We also performed analysis with plasma/serum proteins as exposure. Besides MR analysis on individual proteins, we also performed pathway analysis by ClueGO 29. Hypergeometric tests were conducted on the top-ranked proteins (with p<0.05). In addition, we searched for drugs with targets overlapping with the top-ranked proteins. Drug targets were defined based on the DrugBank database. Our aim is uncover drug candidates leading to alteration of ACE2 expression, which may be therapeutically relevant.
Results
MR analysis for diseases and clinically relevant traits
MR results are presented in Tables 1 and 2 (full results shown in Tables S2 and S3). Traits were shown if any of the three methods (MR-IVW, MR-Egger, Wald ratio) showed nominally significant (p<0.05) results. For traits that do not show evidence for directional pleiotropy (p-value of Egger Intercept>0.05), we shall primarily report the results from MR-IVW, as generally the SE of causal estimates is larger with MR-Egger 30 (hence power is weaker). Results from MR-Egger will be presented if there is significant directional pleiotropy.
Diabetes-related traits
Remarkably, a number of top-ranked results were related to diabetes. We observed totally five diabetes-related traits that showed nominally significant MR results, and they were all positively associated with ACE2 expression. Three are related to diagnosis of diabetes (including both type I and II) in the UKBB. Another one (id: ieu-a-23) was based on a trans-ethnic meta-analysis in 2014 31, which had no overlap with the UKBB sample. The finding of a nominally significant result in this dataset can therefore be considered as an independent replication of the UKBB result.
We also observed that starting insulin within one year of diagnosis, which was only assessed within diabetic subjects, was casually associated with increased ACE2 expression. Early use of insulin may indicate type I diabetes as the underlying diagnosis or more severe or late-stage disease for type II diabetic subjects 32.

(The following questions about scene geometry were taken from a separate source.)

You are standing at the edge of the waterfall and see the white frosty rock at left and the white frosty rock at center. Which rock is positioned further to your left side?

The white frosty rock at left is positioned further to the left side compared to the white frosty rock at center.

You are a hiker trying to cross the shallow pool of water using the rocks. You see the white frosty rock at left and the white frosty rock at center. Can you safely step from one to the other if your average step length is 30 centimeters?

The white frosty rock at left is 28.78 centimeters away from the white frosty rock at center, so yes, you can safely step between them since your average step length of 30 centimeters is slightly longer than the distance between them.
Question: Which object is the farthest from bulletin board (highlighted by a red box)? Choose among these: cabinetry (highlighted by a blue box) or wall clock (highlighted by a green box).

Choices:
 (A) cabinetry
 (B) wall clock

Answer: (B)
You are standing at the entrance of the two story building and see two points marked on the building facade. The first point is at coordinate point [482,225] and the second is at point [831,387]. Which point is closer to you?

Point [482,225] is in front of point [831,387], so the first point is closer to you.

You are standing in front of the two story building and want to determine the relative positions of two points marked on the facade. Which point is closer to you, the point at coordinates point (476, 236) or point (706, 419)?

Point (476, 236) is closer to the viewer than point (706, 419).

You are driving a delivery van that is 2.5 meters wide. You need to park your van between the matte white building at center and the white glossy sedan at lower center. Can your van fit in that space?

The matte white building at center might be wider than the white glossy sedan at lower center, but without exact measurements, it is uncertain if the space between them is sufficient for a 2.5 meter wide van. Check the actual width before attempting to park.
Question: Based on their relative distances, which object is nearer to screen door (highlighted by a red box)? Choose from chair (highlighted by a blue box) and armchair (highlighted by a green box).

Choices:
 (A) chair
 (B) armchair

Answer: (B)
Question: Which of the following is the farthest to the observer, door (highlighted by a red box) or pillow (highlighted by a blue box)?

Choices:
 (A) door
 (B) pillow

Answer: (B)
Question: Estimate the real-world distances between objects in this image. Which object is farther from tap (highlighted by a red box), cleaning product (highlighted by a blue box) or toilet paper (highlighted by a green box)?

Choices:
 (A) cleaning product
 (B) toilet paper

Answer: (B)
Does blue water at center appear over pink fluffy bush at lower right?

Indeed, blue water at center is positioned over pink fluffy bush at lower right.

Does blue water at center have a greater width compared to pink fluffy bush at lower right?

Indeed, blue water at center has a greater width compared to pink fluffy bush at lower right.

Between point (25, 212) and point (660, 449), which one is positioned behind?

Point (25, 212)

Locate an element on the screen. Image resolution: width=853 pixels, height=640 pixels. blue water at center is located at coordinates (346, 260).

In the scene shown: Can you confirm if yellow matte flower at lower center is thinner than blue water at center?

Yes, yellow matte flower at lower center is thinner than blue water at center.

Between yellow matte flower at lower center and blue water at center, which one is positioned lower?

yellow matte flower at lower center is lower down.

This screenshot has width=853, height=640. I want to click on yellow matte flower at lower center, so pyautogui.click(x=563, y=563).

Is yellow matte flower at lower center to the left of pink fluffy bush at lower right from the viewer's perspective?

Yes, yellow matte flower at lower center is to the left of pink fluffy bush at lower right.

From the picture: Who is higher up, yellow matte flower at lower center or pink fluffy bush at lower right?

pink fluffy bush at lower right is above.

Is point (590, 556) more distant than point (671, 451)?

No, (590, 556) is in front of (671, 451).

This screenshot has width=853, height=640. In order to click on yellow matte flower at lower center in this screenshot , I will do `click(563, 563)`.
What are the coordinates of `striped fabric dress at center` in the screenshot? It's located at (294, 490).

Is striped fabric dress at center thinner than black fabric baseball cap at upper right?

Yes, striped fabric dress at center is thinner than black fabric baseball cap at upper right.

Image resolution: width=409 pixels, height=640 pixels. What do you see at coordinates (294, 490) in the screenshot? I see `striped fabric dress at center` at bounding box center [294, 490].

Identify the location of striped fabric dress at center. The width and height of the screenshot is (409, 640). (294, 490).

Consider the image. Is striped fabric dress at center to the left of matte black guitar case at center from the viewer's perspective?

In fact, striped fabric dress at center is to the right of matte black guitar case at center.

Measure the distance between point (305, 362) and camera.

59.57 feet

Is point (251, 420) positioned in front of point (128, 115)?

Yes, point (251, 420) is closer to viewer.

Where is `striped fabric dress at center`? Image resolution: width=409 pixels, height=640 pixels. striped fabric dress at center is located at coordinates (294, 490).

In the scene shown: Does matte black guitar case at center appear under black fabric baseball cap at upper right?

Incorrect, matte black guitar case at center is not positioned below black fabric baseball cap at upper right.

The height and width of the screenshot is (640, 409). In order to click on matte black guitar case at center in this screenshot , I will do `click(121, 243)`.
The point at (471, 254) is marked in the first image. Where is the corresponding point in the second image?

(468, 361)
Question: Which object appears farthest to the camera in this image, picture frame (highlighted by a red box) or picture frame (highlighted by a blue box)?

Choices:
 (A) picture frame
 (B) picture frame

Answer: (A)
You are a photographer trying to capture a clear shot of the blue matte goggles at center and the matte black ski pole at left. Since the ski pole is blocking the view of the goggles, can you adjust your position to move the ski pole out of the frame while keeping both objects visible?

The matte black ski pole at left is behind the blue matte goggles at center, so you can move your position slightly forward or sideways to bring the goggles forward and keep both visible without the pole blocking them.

In view of the consistent causal associations with diabetes or related traits, we further searched for GWAS summary statistics that have not been included in the IEU GWAS database. We found another publicly available dataset from the DIAGRAM Consortium, based on a recent meta-analysis of type II diabetes by Mahajan et al. 33. For a more in-depth analysis, we also employed GSMR and MR-RAPS in addition to IVW and Egger. The full results are presented in Table 2. Reassuringly, with the exception of MR-Egger (which is relatively less powerful 30), all other methods showed (nominally) significant results. GSMR reported the lowest p-value of 2.49E-04 (beta = 0.1835, 95% CI: 0.0853 to 0.2817). While this study 33 has partial overlap with the trans-ethnic analysis in 2014 31, the consistent associations provide further support to a causal link between diabetes and expression of ACE2.
Regarding the effect size of casual associations, since the exposures were binary, the regression coefficients (beta) from MR may be roughly interpreted as average change in the outcome (increase in normalized expression level) per 2.72-fold increase in the prevalence of the exposure 34. For type II diabetes, or self-reported diabetes from UKBB which presumably comprised mainly type II diabetes, the causal estimates ranged from ∼0.1621 to 0.1835. These estimates were reasonably close despite different datasets being used. The causal estimate from type I diabetes was slightly lower and estimated to be ∼0.1006.
Other disease/traits
As shown in Table 1, a number of other disease/traits also showed (nominally) significant results. Several neoplasms, such as breast and lung cancer, may be associated with increased ACE2 expression. We also observed that several autoimmune disorders, especially inflammatory bowel diseases may be casually associated with ACE2 expression. Interestingly, asthma and tobacco use also showed nominal significant associations with higher ACE2 expression. As for other traits, high alanine aminotransferase (ALT), commonly associated with liver diseases, may be related to elevated ACE2 expression. Other commonly measured blood measures that may lead to altered ACE2 expression also included red cell distribution width (often associated with iron-deficiency, folate or B12 deficiency anemia), basophil percentage (inverse relationship), calcium level, urate level, HDL-cholesterol and LDL cholesterol (inverse relationship).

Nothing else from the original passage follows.